● GOAL OF THE EXERCISE
Reproduce the full set of records verbatim.
------ DATA PROVIDED ------
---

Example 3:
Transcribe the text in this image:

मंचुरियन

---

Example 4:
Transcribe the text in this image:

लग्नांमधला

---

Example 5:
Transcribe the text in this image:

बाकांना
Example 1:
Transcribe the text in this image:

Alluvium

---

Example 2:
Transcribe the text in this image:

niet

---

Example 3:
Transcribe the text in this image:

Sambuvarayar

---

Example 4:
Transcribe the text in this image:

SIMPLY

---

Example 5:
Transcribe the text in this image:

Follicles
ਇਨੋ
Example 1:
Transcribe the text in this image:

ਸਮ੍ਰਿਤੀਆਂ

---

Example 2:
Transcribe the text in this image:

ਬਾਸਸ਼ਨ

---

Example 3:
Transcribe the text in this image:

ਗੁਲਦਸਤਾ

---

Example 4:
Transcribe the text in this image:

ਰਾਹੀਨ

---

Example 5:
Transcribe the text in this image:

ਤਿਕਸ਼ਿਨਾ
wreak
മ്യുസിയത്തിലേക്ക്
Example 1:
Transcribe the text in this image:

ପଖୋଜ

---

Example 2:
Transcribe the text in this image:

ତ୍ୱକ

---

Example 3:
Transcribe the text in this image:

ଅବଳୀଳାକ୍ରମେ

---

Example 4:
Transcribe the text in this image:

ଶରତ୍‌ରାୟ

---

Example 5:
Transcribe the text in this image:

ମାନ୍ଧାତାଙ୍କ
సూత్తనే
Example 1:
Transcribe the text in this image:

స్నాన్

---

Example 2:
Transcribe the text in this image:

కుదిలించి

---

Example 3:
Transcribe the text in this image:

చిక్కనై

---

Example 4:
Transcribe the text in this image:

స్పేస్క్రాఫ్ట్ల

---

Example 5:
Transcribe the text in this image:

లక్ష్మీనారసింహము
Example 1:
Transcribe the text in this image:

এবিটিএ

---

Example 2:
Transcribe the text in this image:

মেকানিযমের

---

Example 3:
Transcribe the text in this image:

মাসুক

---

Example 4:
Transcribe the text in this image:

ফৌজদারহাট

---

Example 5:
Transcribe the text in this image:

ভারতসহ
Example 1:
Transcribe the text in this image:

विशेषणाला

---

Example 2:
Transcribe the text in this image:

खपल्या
------
● YOUR SOLUTION
---

Example 3:
Transcribe the text in this image:

मंचुरियन

---

Example 4:
Transcribe the text in this image:

लग्नांमधला

---

Example 5:
Transcribe the text in this image:

बाकांना
Example 1:
Transcribe the text in this image:

Alluvium

---

Example 2:
Transcribe the text in this image:

niet

---

Example 3:
Transcribe the text in this image:

Sambuvarayar

---

Example 4:
Transcribe the text in this image:

SIMPLY

---

Example 5:
Transcribe the text in this image:

Follicles
ਇਨੋ
Example 1:
Transcribe the text in this image:

ਸਮ੍ਰਿਤੀਆਂ

---

Example 2:
Transcribe the text in this image:

ਬਾਸਸ਼ਨ

---

Example 3:
Transcribe the text in this image:

ਗੁਲਦਸਤਾ

---

Example 4:
Transcribe the text in this image:

ਰਾਹੀਨ

---

Example 5:
Transcribe the text in this image:

ਤਿਕਸ਼ਿਨਾ
wreak
മ്യുസിയത്തിലേക്ക്
Example 1:
Transcribe the text in this image:

ପଖୋଜ

---

Example 2:
Transcribe the text in this image:

ତ୍ୱକ

---

Example 3:
Transcribe the text in this image:

ଅବଳୀଳାକ୍ରମେ

---

Example 4:
Transcribe the text in this image:

ଶରତ୍‌ରାୟ

---

Example 5:
Transcribe the text in this image:

ମାନ୍ଧାତାଙ୍କ
సూత్తనే
Example 1:
Transcribe the text in this image:

స్నాన్

---

Example 2:
Transcribe the text in this image:

కుదిలించి

---

Example 3:
Transcribe the text in this image:

చిక్కనై

---

Example 4:
Transcribe the text in this image:

స్పేస్క్రాఫ్ట్ల

---

Example 5:
Transcribe the text in this image:

లక్ష్మీనారసింహము
Example 1:
Transcribe the text in this image:

এবিটিএ

---

Example 2:
Transcribe the text in this image:

মেকানিযমের

---

Example 3:
Transcribe the text in this image:

মাসুক

---

Example 4:
Transcribe the text in this image:

ফৌজদারহাট

---

Example 5:
Transcribe the text in this image:

ভারতসহ
Example 1:
Transcribe the text in this image:

विशेषणाला

---

Example 2:
Transcribe the text in this image:

खपल्या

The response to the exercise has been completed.